2011's Leading 3000 Stories: Even More
Happy New Year: Now we're 400 or so

A Peek into the Next Year for You

The NewsWire will take January 2 off to celebrate the New Year, the start of our 18th calendar year of publishing and spreading 3000 news. We'll be back to our reports on January 3.

CalendarPageThere's not much that you can count upon in the shifting world of enterprise IT. Costs are declining for many expenditures, of course. Even original HP 3000 hardware has dipped in price and continues to do so. What to spend your budget on during 2012 is going to be a shifting target. We'll talk here about three ideas that seem pretty clear for a forecast.

Emulation and virtualization: The coming year will feature new hardware-software combinations all designed to eliminate old concepts of servers. We expect to report a sale of the Stromasys Charon HPA/3000 emulator by the end of February, if not before. It will be a custom project with plenty of consulting, but this will open the door to references and polishing for the broad-scope market of software-only emulators. If you're already looking at a new style of iron to move 3000 apps onto, unless you want to stick to simple and certain operations on used 3000s, there's little reason to cast an eye beyond an Intel processor. HP's been using the x86 Zeon family for a long while in ProLiants for Windows and Linux. The i7 Core PCs drive the HPA/3000 and MPE/iX. HP cannot emulate processors that drive HP-UX; you'll need Itanium for that. But at least there's virtualization still soaring for the HP Unix customer via Integrity blades.

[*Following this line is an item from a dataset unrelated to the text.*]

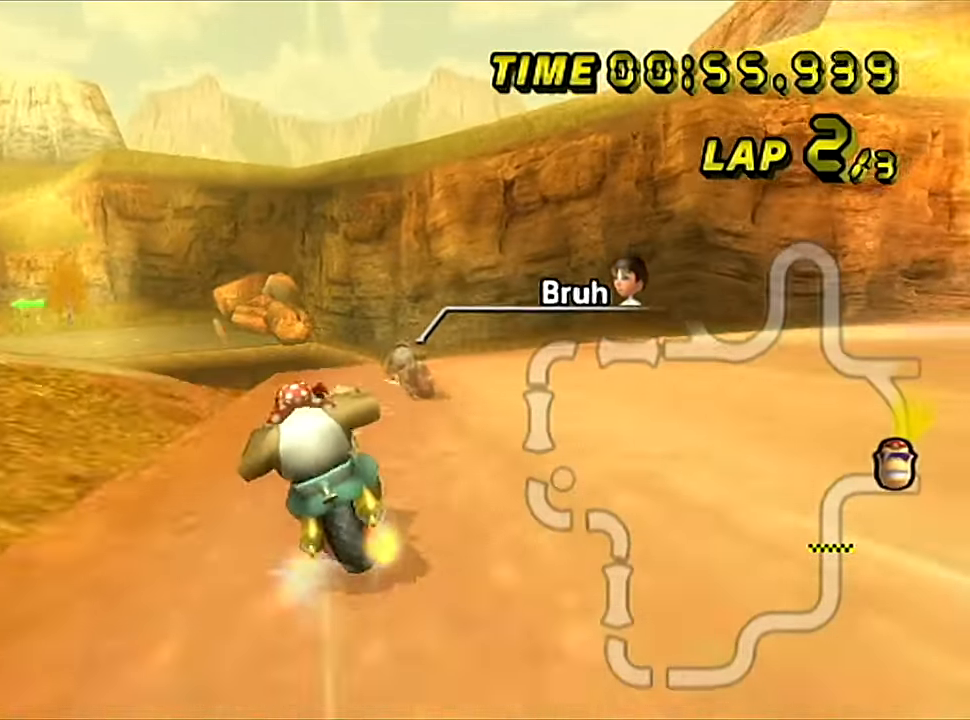
{"buttons": ["A"], "left_stick": "center", "events": [[16, "left_stick", "right"], [217, "left_stick", "center"], [267, "left_stick", "left"], [400, "left_stick", "center"]]}
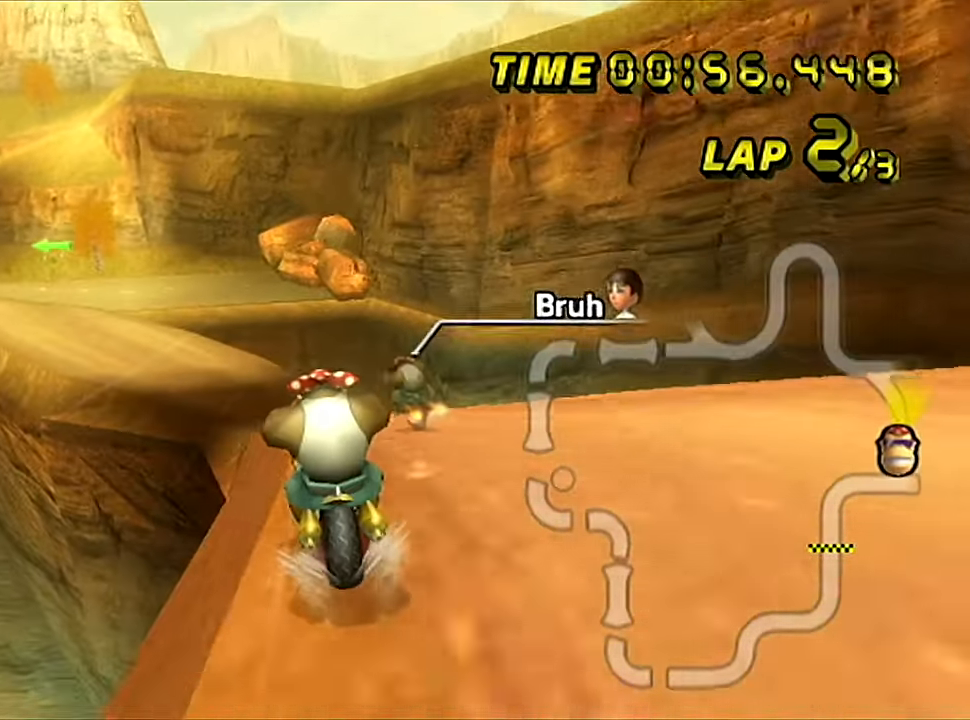
{"buttons": ["A"], "left_stick": "center", "events": []}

Analysts say that if you don't plan to virtualize the majority of your servers by the end of 2012, you'll be in the minority. Some companies are being even more aggressive. In one study, 25 percent of IT managers say they'll virtualize 75 to 90 percent of servers during 2012. Consolidation, high availability, better disaster recovery, plus improved flexibility and agility are making people serious about virtualizing during the next year. What's more, there's no better way to give specialized hardware (like PA-RISC) the freedom that it deserves from vendor exits. Once HP drops new Itanium designs, it won't have the impact that ending support for MPE/iX did in 2001.

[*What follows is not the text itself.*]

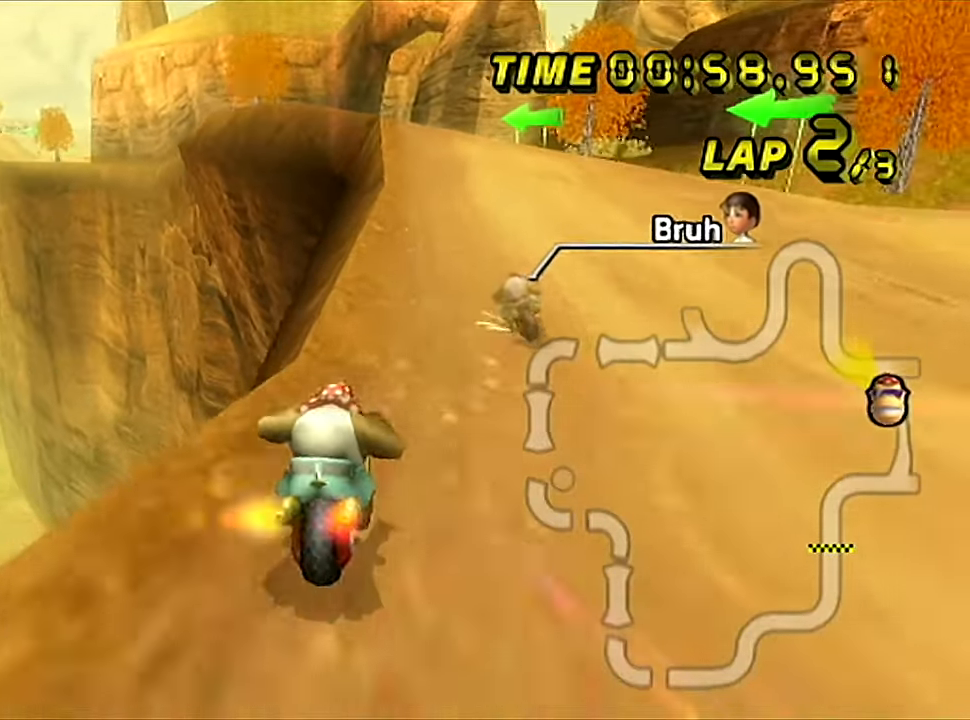
{"buttons": ["A"], "left_stick": "center", "events": [[17, "left_stick", "center"], [167, "left_stick", "left"], [417, "left_stick", "center"]]}
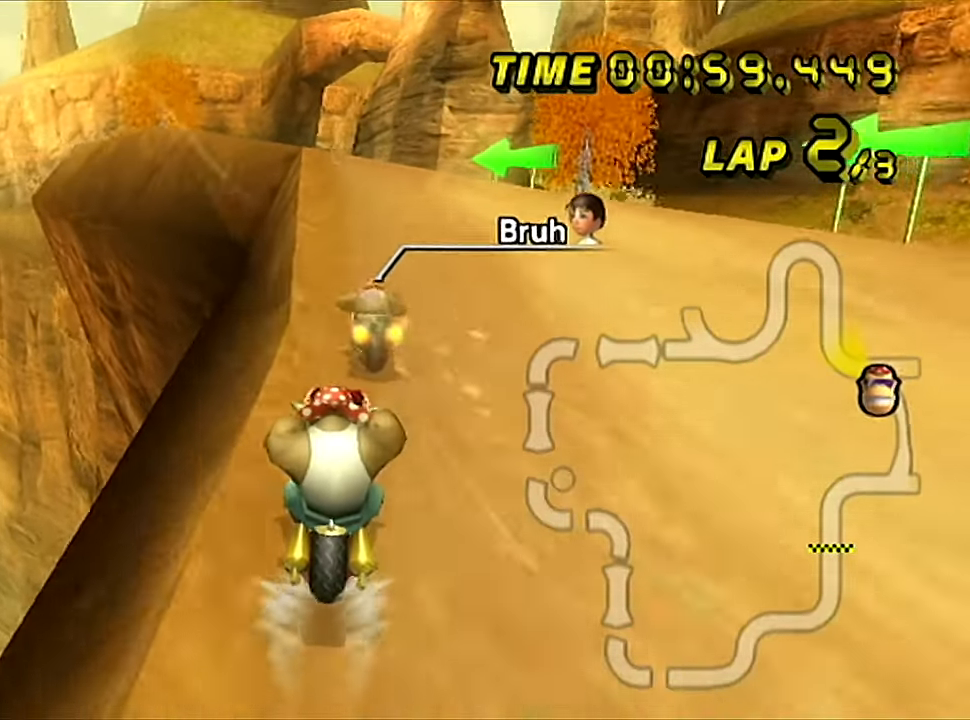
{"buttons": ["A"], "left_stick": "center", "events": []}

Decommissioning: Some HP 3000 hardware will get turned off during 2012, so the full-bore decommission is going to be commonplace -- but not numerous in its reach. By now, HP's gotten just about all the switchover business it can expect. Homesteaders of today will look in greater measures for a way to decommission data -- the tasks that drive a migration of an app or data off a 3000, even while the server remains an available asset in IT. That data decommission will drive you to find great Extract, Change, Transform and Load software with superior reporting. Or you'll look for the turnkey database transfer solution, like the one that Abtect, Quest Software and Taurus put together. Nobody was promising a lot of hardware shutdowns in that solution. Finding a reseller to accept a 3000 server that's 10-15 years old will involve pitching it as a spare parts resource.

Rising to the cloud: When a 3000's data is decommissioned, or the hardware becomes something that can be virtualized, offsite servers connected through secure networks will do the service far more often in 2012. That means that a homesteader can use cloud services to put an HPA/3000 server in place of in-house hardware. Or in some cases, a classic MRP or ERP system can be moved to something like the Kenandy Social MRP service from force.com. Cloud is another way to virtualize a server, regardless of the OS that must be supported. But in 2012, for the first time, there's a legitimate way to make that cloud server run MPE/iX, or the apps that have had their data moved off of old-school iron.